Chacina, sequestro, refém, bomba, gás tóxico, terrorismo por um lado. Por outro, corrupção, sonegação, peculato, contrabando. E, ainda, droga, "crack", cola, tráfico.
Que outras palavras foram mais frequentes nas manchetes dos jornais e no noticiário do rádio e da televisão, nesta semana? Só me lembro de uma, a qual, entretanto, embora pouco lida ou pronunciada, está na consciência do povo: impunidade.
Será um erro imperdoável raciocinar sobre os problemas jurídicos relacionados com esses vocábulos apenas em termos de Brasil. O crescimento da criminalidade é universal. Atinge países ricos e pobres. Exclui poucos, tendo em vista condições peculiares. Nós não temos informação sobre todos, porque a mídia internacional privilegia certas nações e só trata de outras quando abaladas por tragédias de grande porte. Mas, acredite o leitor: o fenômeno é planetário.
Na maior parte dos países tem triunfado a corrente que apela por penas mais longas, até a prisão perpétua ou a pena de morte, por liberdade maior dos órgãos de acusação, por sacrifícios impostos aos direitos de defesa. Os resultados visíveis são os mesmos de séculos atrás: muitos inocentes são sacrificados, muitos verdadeiros culpados não são atingidos, e, ao fim, a criminalidade continua.
Referi séculos, de propósito. Na Inglaterra, numa certa época, resolveu-se que os batedores de carteira seriam condenados a terem a mão decepada em praça pública. O terror da pena terminou prejudicado: aumentava o número de carteiras batidas quando grandes multidões se reuniam para ver o carrasco decepar a mão do condenado.
Tem-se discutido no mundo sobre a dosimetria (dosagem adequada da pena), conforme o tipo de delito: contra a pessoa (violência física e moral), o patrimônio, a administração pública (pelo funcionário e por particulares), contra a família e assim por diante. As divergências entre os estudiosos variam de país a país.
No Código Penal brasileiro (cuja parte especial tem mais de 50 anos) os delitos contra o patrimônio recebem penas mais pesadas. Dou um exemplo. O sequestro (hoje considerado crime hediondo, com pena agravada) era punido com reclusão de um a três anos. Só passava de dois a oito anos de resultasse em grave sofrimento físico ou moral da vítima. No furto simples (sem violência) a pena máxima era e é de quatro anos, que chega a oito, se houver destruição da coisa, uso de chave falsa, abuso de confiança ou prática por duas ou mais pessoas.

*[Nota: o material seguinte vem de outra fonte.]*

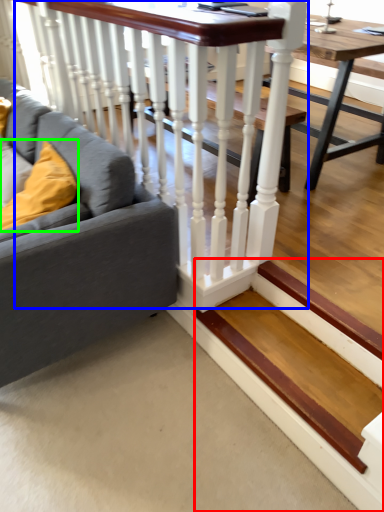
Question: Which object is positioned farthest from stairs (highlighted by a red box)? Select from rail (highlighted by a blue box) and pillow (highlighted by a green box).

Choices:
 (A) rail
 (B) pillow

Answer: (B)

O exemplo mostra que a dosimetria deve ser rediscutida, no Brasil e no mundo. Todavia, a discussão passará longe da essência do problema, situada nas más condições de vida de grande parte do povo e no desenraizamento das migrações internas, em conjunto com a comunicação instantânea e globalizada, que atinge populações despreparadas, cuja avaliação dos fatos chega à patologia da distorção.
A impunidade compromete a qualidade do combate ao crime. Ela, porém, decorre de deficiências do aparelhamento estatal, o que integra o terceiro tema essencial: o Estado Moderno perdeu condições de funcionar eficientemente e de resolver as distorções sociais geradas na segunda metade do século 20.
Não sou pessimista, mas a decantação das dificuldades e dos desencontros tomará muito tempo. Acontecerá naturalmente e em nível mundial. É impossível apressá-la. Quando a decantação terminar, retornaremos a formas de normalidade. Não antes.